Par déclaration du 5 janvier 2023, M. X. a interjeté appel de l'ensemble des chefs de la décision.

 

PRÉTENTIONS DES PARTIES

Dans ses dernières conclusions notifiées par la voie électronique le 14 septembre 2023, M. X. demande à la cour de :

Vu les dispositions d'ordre public des articles L. 221-3 et suivants du code de la consommation,

Vu les articles L. 511-1 et L. 112-2 et suivants du code des assurances,

Vu les articles L. 252-1 et suivants du code de la sécurité intérieure,

Vu les articles 1217, 1219 et 1231-1 du code civil,

Le DÉCLARER recevable et bien-fondé en son appel de la décision rendue le 22 février 2022 par le tribunal de commerce de Valenciennes,

Y faisant droit,

REFORMER la décision de première instance

Et statuant à nouveau,

A titre principal

CONSTATER qu'il s'est parfaitement rétracté de son engagement auprès de la société Locam, le 31 mars 2020 ;

CONDAMNER la société Locam à lui restituer le montant des loyers payés depuis le 10 novembre 2019, soit la somme de 338,08 euros, correspondant à 3 loyers, somme à parfaire au jour de la décision à intervenir notamment eu égard à la mesure de saisie-attribution pratiquée le 8 août 2023 et majorée des intérêts légaux des articles L. 221-24 et L. 242-4 du code de la consommation, à compter du 31 mars 2020.
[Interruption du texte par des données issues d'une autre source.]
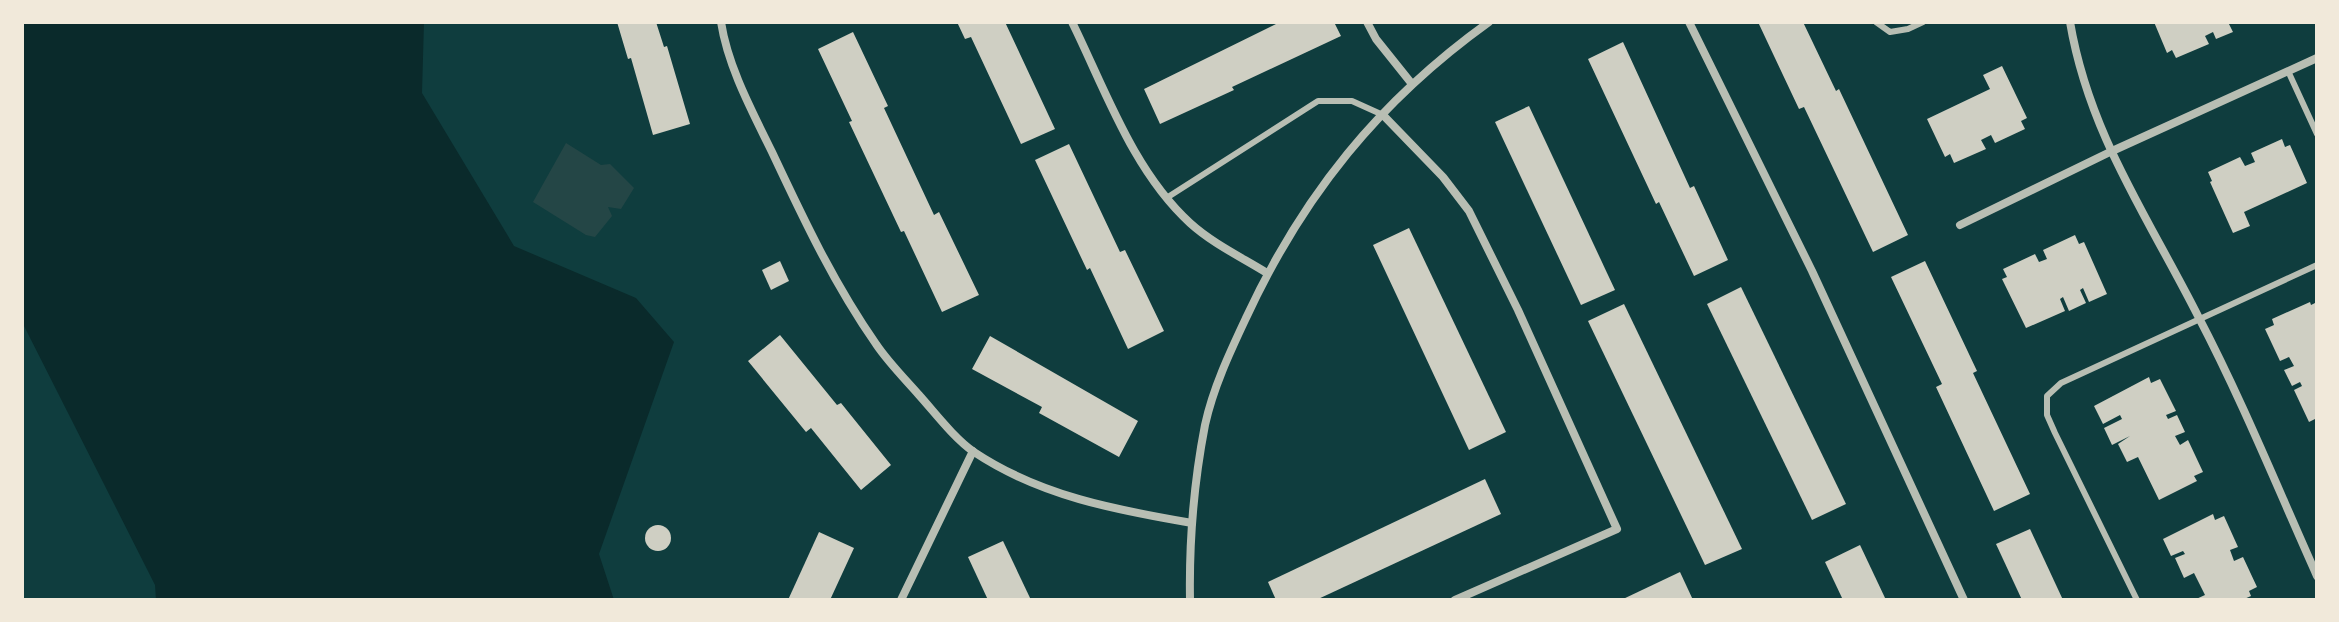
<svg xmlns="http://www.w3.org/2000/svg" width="2339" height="622" viewBox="0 0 2339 622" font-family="'Archivo Narrow',sans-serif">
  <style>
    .green { fill: #244646 }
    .water { fill: #0a2a2b }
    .building { fill: #cfcfc3 }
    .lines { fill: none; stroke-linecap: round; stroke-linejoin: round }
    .service { stroke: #b8beb3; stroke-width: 6 }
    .minor { stroke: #b8beb3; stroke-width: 8 }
  </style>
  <rect width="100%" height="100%" fill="#0f3d3e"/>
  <!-- green -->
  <path class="green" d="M566,143L601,165L610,164L634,188L621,209L608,207L612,216L595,237L586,235L533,202Z"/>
  <!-- water -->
  <path class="water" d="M22,22H424L422,93L514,246L636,298L674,342L599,554L614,600H156L155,585L22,322Z"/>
  <!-- building -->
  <g class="building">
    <path d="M617,22H656L664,47L667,46L690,124L653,135L631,58L628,59Z"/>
    <path d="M957,22H1005L1055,129L1021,144L971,37L965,39Z"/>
    <path d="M1280,22H1334L1341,36L1232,87L1234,90L1160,124L1144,89Z"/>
    <path d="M1758,22H1803L1836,91L1839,89L1908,235L1873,252L1804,107L1799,109Z"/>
    <path d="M2154,22H2228L2233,32L2216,39L2213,32L2205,36L2209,44L2176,58L2172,50L2167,53Z"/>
    <path d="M853,32L888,106L884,108L934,215L939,212L979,295L942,312L904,231L901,232L849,122L852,121L818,49Z"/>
    <path d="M1623,42L1690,188L1694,186L1728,260L1694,276L1659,202L1656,204L1588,59Z"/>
    <path d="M2002,66L2027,118L2021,121L2025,129L1995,143L1991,135L1981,140L1986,149L1954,163L1950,154L1945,157L1927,119L1990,89L1983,75Z"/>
    <path d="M1529,106L1615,290L1581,305L1495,122Z"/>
    <path d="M2282,139L2285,147L2290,145L2307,183L2244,212L2250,226L2233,233L2210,182L2212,181L2208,172L2240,157L2245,166L2255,162L2251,153Z"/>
    <path d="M1069,144L1120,252L1125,250L1164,331L1128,349L1090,268L1087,270L1035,160Z"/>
    <path d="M1409,228L1506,432L1469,450L1373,245Z"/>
    <path d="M2075,235L2079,244L2084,242L2107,294L2089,302L2083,288L2080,290L2086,303L2069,311L2063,297L2060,299L2065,311L2026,328L2002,279L2007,277L2003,269L2035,254L2039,262L2047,259L2043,250Z"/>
    <path d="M780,261L789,281L771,290L762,270Z"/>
    <path d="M1925,261L1977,371L1973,373L2030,494L1994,511L1936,387L1942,384L1891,277Z"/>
    <path d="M1741,287L1846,504L1812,520L1707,304Z"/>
    <path d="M2310,302L2311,305L2317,302V418L2309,422L2294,390L2302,386L2300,382L2292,386L2284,370L2294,366L2289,357L2280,361L2265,329L2274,325L2272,319Z"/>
    <path d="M1624,304L1742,549L1705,565L1588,321Z"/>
    <path d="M780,335L837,405L841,403L891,465L861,490L811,428L806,432L748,361Z"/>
    <path d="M990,336L1138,421L1119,457L1039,413L1042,407L972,369Z"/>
    <path d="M2149,377L2151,383L2160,379L2176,411L2166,415L2168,419L2177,415L2185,432L2175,436L2180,445L2188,440L2203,472L2194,476L2197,481L2159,500L2138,457L2127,462L2118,444L2130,436L2112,445L2104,428L2122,419L2120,415L2103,424L2094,406Z"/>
    <path d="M1485,479L1501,514L1316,600H1276L1268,582Z"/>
    <path d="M2213,514L2215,520L2224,516L2238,547L2230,550L2234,561L2243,557L2257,587L2249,591L2251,596L2242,600H2194L2205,595L2194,573L2184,578L2175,558L2185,554L2183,551L2171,556L2163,539Z"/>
    <circle cx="658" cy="538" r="13"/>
    <path d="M2030,529L2063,600H2022L1996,544Z"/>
    <path d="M819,532L854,548L830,600H788Z"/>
    <path d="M1003,541L1031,600H988L968,557Z"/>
    <path d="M1860,545L1886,600H1843L1825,562Z"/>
    <path d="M1680,572L1693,600H1621Z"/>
  </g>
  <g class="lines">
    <!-- service -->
    <g class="service">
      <path d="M1876,22L1890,32L1908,29L1923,22"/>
      <path d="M2288,71L2317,134"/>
      <path d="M1168,197L1318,101H1352L1383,115"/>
      <path d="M2137,600L2055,433L2047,415V396L2061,383L2317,265"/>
    </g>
    <!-- minor -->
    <g class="minor">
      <path d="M721,22C728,67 752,111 772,152C803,218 834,284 876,344C888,362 905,379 919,395C936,414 954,438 974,452C1040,496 1116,510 1192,523"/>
      <path d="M1072,22C1105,89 1133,171 1190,223C1212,243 1241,257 1267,273"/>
      <path d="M1367,22L1376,39L1412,84"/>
      <path d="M1689,22L1812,271L1964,600"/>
      <path d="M2070,22C2089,134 2148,217 2198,316C2242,400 2278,489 2317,576"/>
      <path d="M1383,115L1443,177L1469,211L1518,310L1617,529L1455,600"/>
      <path d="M1960,225L2110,152L2317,58"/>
      <path d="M901,600L973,451"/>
      <path d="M1190,600C1189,542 1194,482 1205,425C1213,388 1230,352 1246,318C1303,195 1379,101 1489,22"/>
    </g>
  </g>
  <!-- border -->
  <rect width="2339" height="622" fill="none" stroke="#f1e9da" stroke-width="48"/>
</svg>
ORDONNER la capitalisation des intérêts ;

CONDAMNER la société Locam sur le fondement de l'article L. 221-23 du code de la consommation à lui rembourser les frais de restitution du matériel litigieux, en denier ou quittance.

A titre subsidiaire,

PRONONCER la nullité des contrats établis entre lui-même et la société Locam venant aux droits de la société Alliance le 19 septembre 2019 ;

CONDAMNER la société Locam à lui restituer le montant des loyers payés depuis le 10 novembre 2019, soit la somme de 338,08 euros, correspondant à 3 loyers, somme à parfaire au jour de la décision à intervenir notamment eu égard à la mesure de saisie attribution pratiquée le 8 aout 2023 et majorées des intérêts légaux à compter du 31 mars 2020 ;

ORDONNER la capitalisation des intérêts ;

A titre infiniment subsidiaire,

PRONONCER la résolution du contrat du 19 septembre 2019, aux torts de la société Locam venant aux droits de la société Alliance, à la date du 31 mars 2020 ;

CONDAMNER la société Locam à lui verser la somme de 1.000 euros à titre de dommages et intérêts ;

En tout état de cause,

DEBOUTER la société Locam de l'ensemble de ses demandes, fins et conclusions ;

La CONDAMNER au paiement de la somme de 4.000 euros en application des dispositions de l'article 700 du code de procédure civile et aux entiers dépens, de première instance et d'appel.

[*]

Dans ses dernières conclusions notifiées par la voie électronique le 22 juin 2023, société Locam la demande à la cour de :

Vu les articles 1103 et 1104 du code civil,

- Débouter M. X. de toutes ses demandes ;

- Confirmer le jugement déféré ;

Y ajoutant,

- Condamner M. X. aux dépens et à lui payer la somme de 3.000 euros par application des dispositions de l'article 700 du code de procédure civile.

 

MOTIFS (justification de la décision)                                  (N.B. : mention ne figurant pas sur l’original)

MOTIVATION :

Observation préliminaire

A l'audience, le conseil de M. X. a été autorisé à produire l'accusé de réception ou bordereau accompagnant la lettre adressée par M. X. à la société Locam le 31 mars 2020 pour mettre fin à son contrat.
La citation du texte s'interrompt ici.